Populations at Risk
The government's "war on drugs" leaves civilians in the Philippines at risk of extrajudicial killings that may amount to crimes against humanity. Ongoing fighting between extremist armed groups and the government for control of the city of Marawi also puts civilians at risk of atrocities on the island of Mindanao.
Since President Rodrigo Duterte took office during June 2016, almost 9,000 people have been extrajudicially killed in his proclaimed "war on drugs." More than 2,555 people have been killed in police operations while the remainder of the killings has been attributed to unidentified gunmen who carry out vigilante-style executions of alleged drug offenders. President Duterte has publicly encouraged vigilantes to join his campaign and has extended his death threats to human rights defenders and lawyers representing those arrested for drug offenses. President Duterte has compared the "war on drugs" with the Holocaust and declared his willingness to "slaughter" the Philippines' 3 million suspected drug abusers.
The government has failed to hold perpetrators of extrajudicial killings accountable. During October a Philippines Senate Committee abandoned investigations into extrajudicial killings. On 1 February the Philippines Justice Secretary stated the killings could not be deemed "crimes against humanity" as drug offenders were not "part of humanity." On 24 February Senator Leila de Lima, a longtime critic of President Duterte's policies and former Chair of the Senate's Justice and Human Rights Committee, was arrested on charges of abetting the illegal drug trade. International observers have deemed the arrest an attempt by President Duterte to silence parliamentary opposition to his campaign of extrajudicial killings.
On 24 April Jude Sabio, a Philippine lawyer, filed a complaint with the International Criminal Court (ICC) accusing President Duterte and 11 other senior officials of crimes against humanity and mass murder. A Philippine Senator and Representative filed a supplemental communication on 6 June urging the ICC to conduct a preliminary examination.
On 23 May, after a failed attempt to capture the so-called "emir" of Islamic State of Iraq and the Levant (ISIL) in Southeast Asia, Maute, an ISIL-aligned armed group, overtook portions of Marawi city on the southern island of Mindanao. Religiously-motivated violence has since been reported, including the execution of at least eight people believed to be Christians. According to the UN Office for the Coordination of Humanitarian Affairs, over 471,000 people have been displaced since President Duterte declared martial law in Mindanao. After several weeks of fighting, the Philippines' armed forces have retaken the majority of Marawi. However, an estimated 350 people remain trapped or held hostage by Maute fighters.
While the government of the Philippines has sovereign authority to maintain law and order within its borders, including by punishing those who deal in illegal drugs and commit acts of terrorism, it is obligated to do so with respect to international human rights law (IHRL). Filipinos are at growing risk of extrajudicial killings that may amount to crimes against humanity.
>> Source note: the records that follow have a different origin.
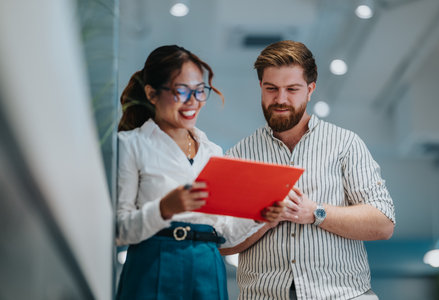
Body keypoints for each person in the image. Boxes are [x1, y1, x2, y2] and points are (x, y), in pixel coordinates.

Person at [221, 40, 396, 300]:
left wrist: (315, 212)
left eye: (292, 89)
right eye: (271, 88)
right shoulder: (238, 156)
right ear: (260, 87)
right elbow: (223, 243)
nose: (280, 99)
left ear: (310, 89)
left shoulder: (345, 144)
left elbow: (383, 223)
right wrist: (264, 220)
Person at [115, 45, 283, 300]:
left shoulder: (213, 152)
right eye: (181, 90)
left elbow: (223, 233)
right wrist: (164, 208)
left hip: (208, 265)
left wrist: (260, 215)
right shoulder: (130, 145)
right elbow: (118, 230)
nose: (193, 101)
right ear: (152, 94)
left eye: (200, 91)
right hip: (154, 261)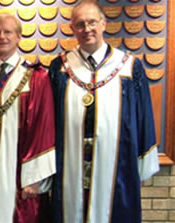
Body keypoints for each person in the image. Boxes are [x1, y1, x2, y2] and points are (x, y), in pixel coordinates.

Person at [49, 1, 159, 222]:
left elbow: (143, 116)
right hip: (69, 161)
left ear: (103, 23)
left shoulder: (128, 66)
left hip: (118, 162)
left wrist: (143, 162)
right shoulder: (60, 67)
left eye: (92, 22)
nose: (87, 29)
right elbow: (48, 119)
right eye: (80, 24)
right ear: (72, 29)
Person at [0, 14, 55, 223]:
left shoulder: (36, 78)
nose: (2, 37)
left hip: (22, 173)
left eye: (8, 32)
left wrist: (35, 177)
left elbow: (43, 127)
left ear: (18, 37)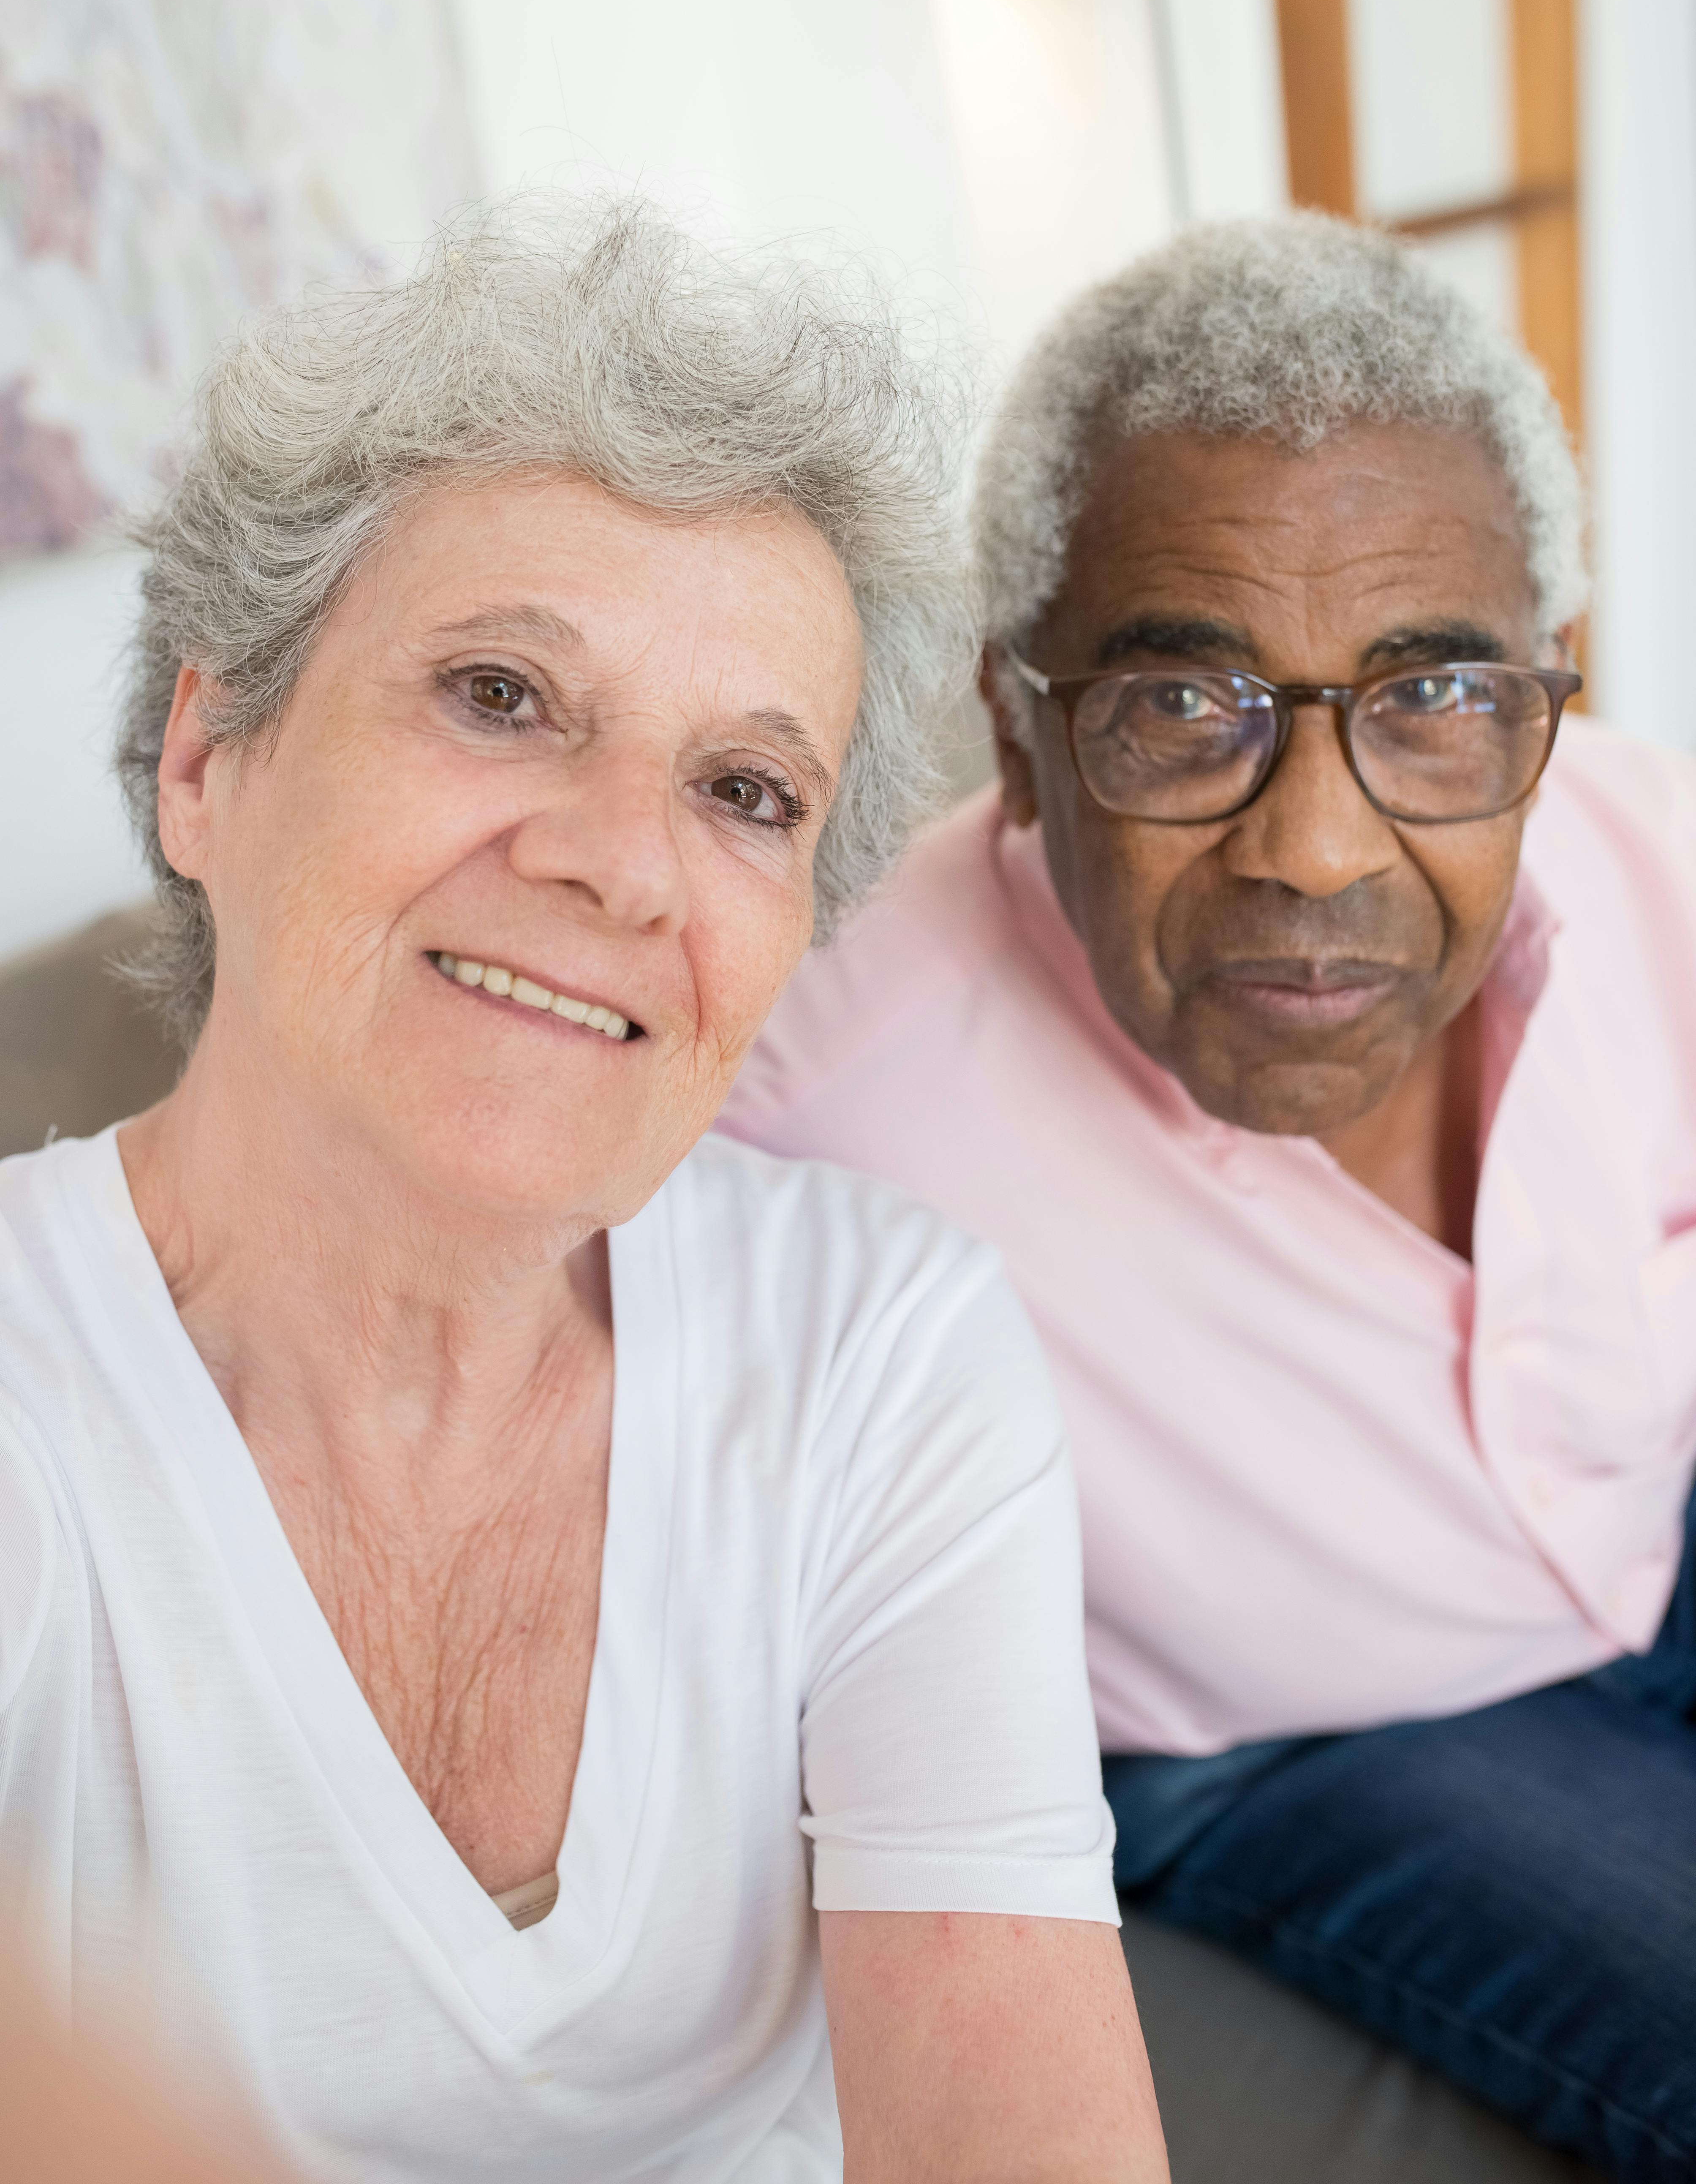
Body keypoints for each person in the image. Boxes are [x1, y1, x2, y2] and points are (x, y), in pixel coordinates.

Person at [0, 201, 1168, 2184]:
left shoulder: (876, 1349)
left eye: (743, 792)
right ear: (207, 756)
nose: (625, 868)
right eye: (500, 693)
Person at [721, 215, 1696, 2183]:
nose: (1318, 845)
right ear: (1013, 726)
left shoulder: (1632, 830)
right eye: (1184, 708)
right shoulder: (787, 1103)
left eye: (1433, 695)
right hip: (1306, 1734)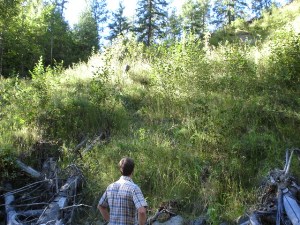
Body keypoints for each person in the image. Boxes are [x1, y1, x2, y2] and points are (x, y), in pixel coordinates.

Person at [98, 157, 147, 225]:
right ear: (133, 170)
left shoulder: (110, 187)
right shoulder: (134, 188)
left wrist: (110, 221)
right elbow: (142, 211)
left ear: (120, 170)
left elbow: (101, 206)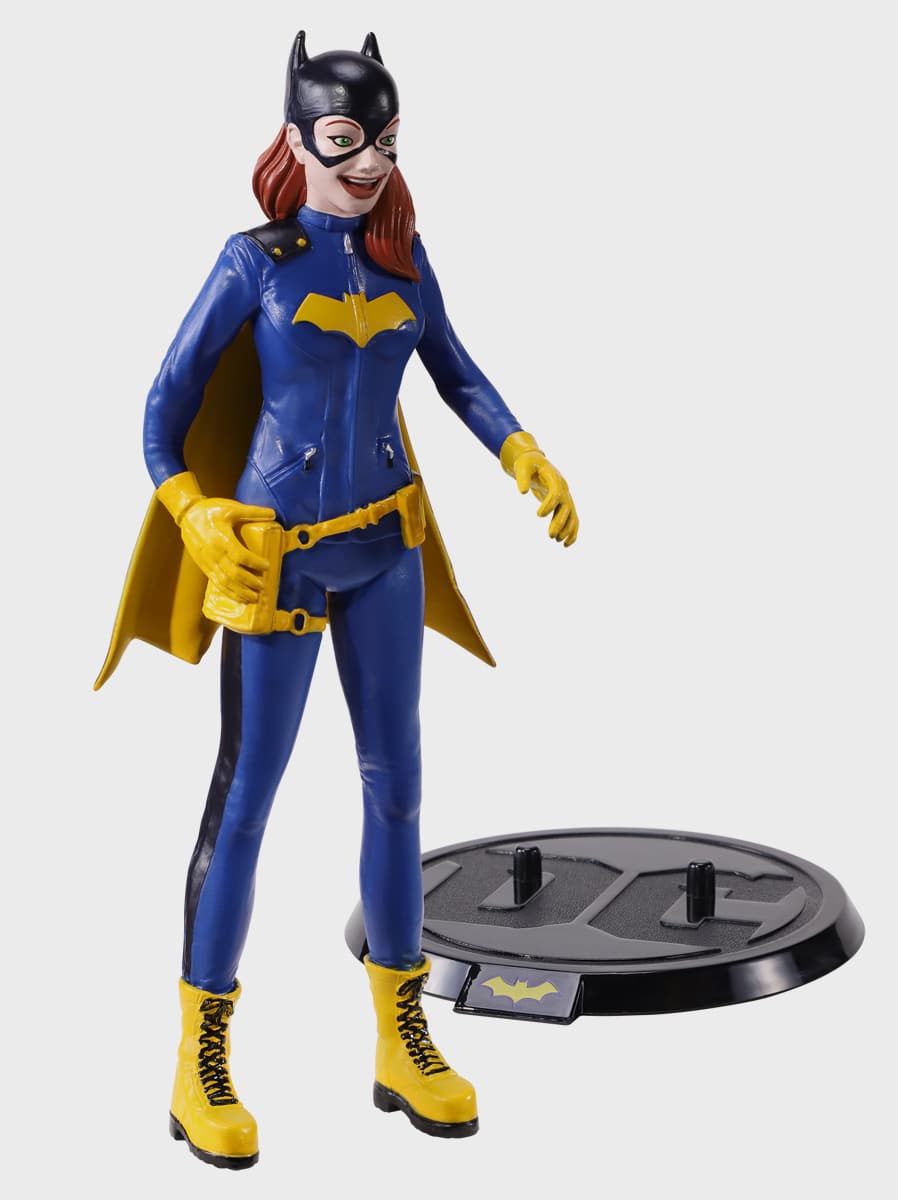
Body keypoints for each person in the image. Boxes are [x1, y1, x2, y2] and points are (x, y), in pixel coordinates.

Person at [96, 31, 577, 1166]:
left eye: (386, 141)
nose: (368, 163)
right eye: (347, 139)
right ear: (300, 139)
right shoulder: (254, 260)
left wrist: (520, 448)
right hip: (277, 559)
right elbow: (161, 412)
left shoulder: (403, 258)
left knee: (398, 790)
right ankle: (200, 1058)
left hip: (385, 550)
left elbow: (455, 371)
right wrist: (193, 513)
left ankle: (402, 1036)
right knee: (246, 799)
By openly calling upon armed vigilantes to join the "war on drugs," President Duterte has actively promoted an atmosphere of impunity.
In Mindanao Christian Filipinos are at a heightened risk of being targeted by armed extremists of Maute. Civilians are also at risk of being caught in the fighting between Maute and the army.
The government of the Philippines is failing to uphold its Responsibility to Protect all Filipinos, including those accused of drug offenses.
On 8 March the UN High Commissioner for Human Rights, Zeid Ra'ad Al Hussein, called for an independent investigation into extrajudicial killings in the Philippines.
On 10 June the United States Embassy in Manila announced that United States Special Forces were providing the Philippines army with technical support in their fight to retake Marawi.
National authorities in the Philippines must restore the rule of law and immediately halt widespread extrajudicial killings.
The government should immediately remove unreasonable conditions imposed upon the UN Special Rapporteur on extrajudicial killings and allow her to visit in her official capacity.
Government forces should ensure that military operations to retake Marawi are consistent with IHRL and make every possible effort to protect civilians. President Duterte should end martial law as soon as possible upon assuming full control of Marawi.
The UN Human Rights Council should continue to closely monitor the situation in the Philippines. States with strong economic and political ties to the Philippines, especially the United States, must increase diplomacy aimed at ending extrajudicial killings. The Philippines government should hold all perpetrators of attacks on civilians accountable.